I just had a chance to try the original Oat Haus granola butter. I don’t have any dietary restrictions or allergies, but I could easily see keeping this in the pantry on a regular basis. Are you targeting people with nut allergies or certain restrictions?
We see a lot of people just like you. We’re not trying to be this keto/macro-friendly/gym-bro product. Given my background, I want to bring the joy and fun back to eating — something that’s so often missing from the wellness space. Yes, this is a high-quality, wholesome, nut-free product, but it also tastes really good. At the same time, making this in-house is important to our allergen-free customers. The only thing we produce is granola butter. So there are no cross-contamination concerns.
You forgot vegan, soy-free, gluten-free, kosher, non-GMO and dairy-free.
And you can pronounce all of the ingredients.
I compared the nutritional label on the Oat Haus original granola butter to the “natural” peanut butter I had in my pantry, and it seems like you’re pretty close to that in terms of all those numbers.
As for Shark Tank itself, was this the first time you applied to be on the show?
No. We had already applied three times. But this time, they actually reached out and invited us to reapply. I was like, if we don’t make it, I am not doing this again. I had a feeling that maybe because they reached out to us, we might have a better chance of actually getting onto the show. We applied in February and filmed in L.A. in July.
We’ve heard so much about the Great Worker Shortage of 2021. Has that affected Oat Haus?

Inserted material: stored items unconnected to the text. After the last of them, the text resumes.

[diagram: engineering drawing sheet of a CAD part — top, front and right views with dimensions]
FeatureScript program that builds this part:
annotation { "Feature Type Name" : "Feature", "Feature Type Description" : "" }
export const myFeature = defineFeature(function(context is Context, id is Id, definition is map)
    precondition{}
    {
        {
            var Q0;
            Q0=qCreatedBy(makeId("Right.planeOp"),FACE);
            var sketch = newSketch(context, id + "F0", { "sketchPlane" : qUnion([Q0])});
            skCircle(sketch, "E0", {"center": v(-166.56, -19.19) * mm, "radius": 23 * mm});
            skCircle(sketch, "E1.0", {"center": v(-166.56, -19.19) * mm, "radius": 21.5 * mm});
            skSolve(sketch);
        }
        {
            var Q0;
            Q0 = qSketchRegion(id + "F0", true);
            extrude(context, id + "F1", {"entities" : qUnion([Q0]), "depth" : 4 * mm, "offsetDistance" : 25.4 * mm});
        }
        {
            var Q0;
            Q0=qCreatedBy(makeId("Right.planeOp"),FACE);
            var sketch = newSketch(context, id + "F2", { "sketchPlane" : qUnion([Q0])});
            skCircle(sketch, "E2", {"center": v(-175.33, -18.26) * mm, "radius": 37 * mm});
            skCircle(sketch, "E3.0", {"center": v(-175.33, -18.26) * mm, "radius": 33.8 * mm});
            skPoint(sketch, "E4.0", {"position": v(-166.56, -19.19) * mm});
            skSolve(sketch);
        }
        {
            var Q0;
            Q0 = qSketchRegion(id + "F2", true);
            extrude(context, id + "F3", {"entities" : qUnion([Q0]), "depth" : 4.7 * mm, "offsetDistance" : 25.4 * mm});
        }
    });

One. Thousand. Percent. We’ve really struggled to hire. I feel very lucky to have the team we have right now, but it was a struggle getting here. In the tech industry, for example, it’s easy to find people on LinkedIn and other places online, but for more production-type work and manual labor, that doesn’t work as well. We resorted to posting fliers at bus stops and in parks in Warminster.
And where can we find Oat Haus, and what does it cost?
We sell it on our website for $12.95 for one jar or a three-pack for $32.95. We’re in some Whole Foods in New Jersey for $9.99 and just launched on Gopuff. You can also find us at DiBruno Bros., Weavers Way and Reap Mini Mart. We have a smoothie collab with the Wellness Refinery in Old City — it’s great in smoothies!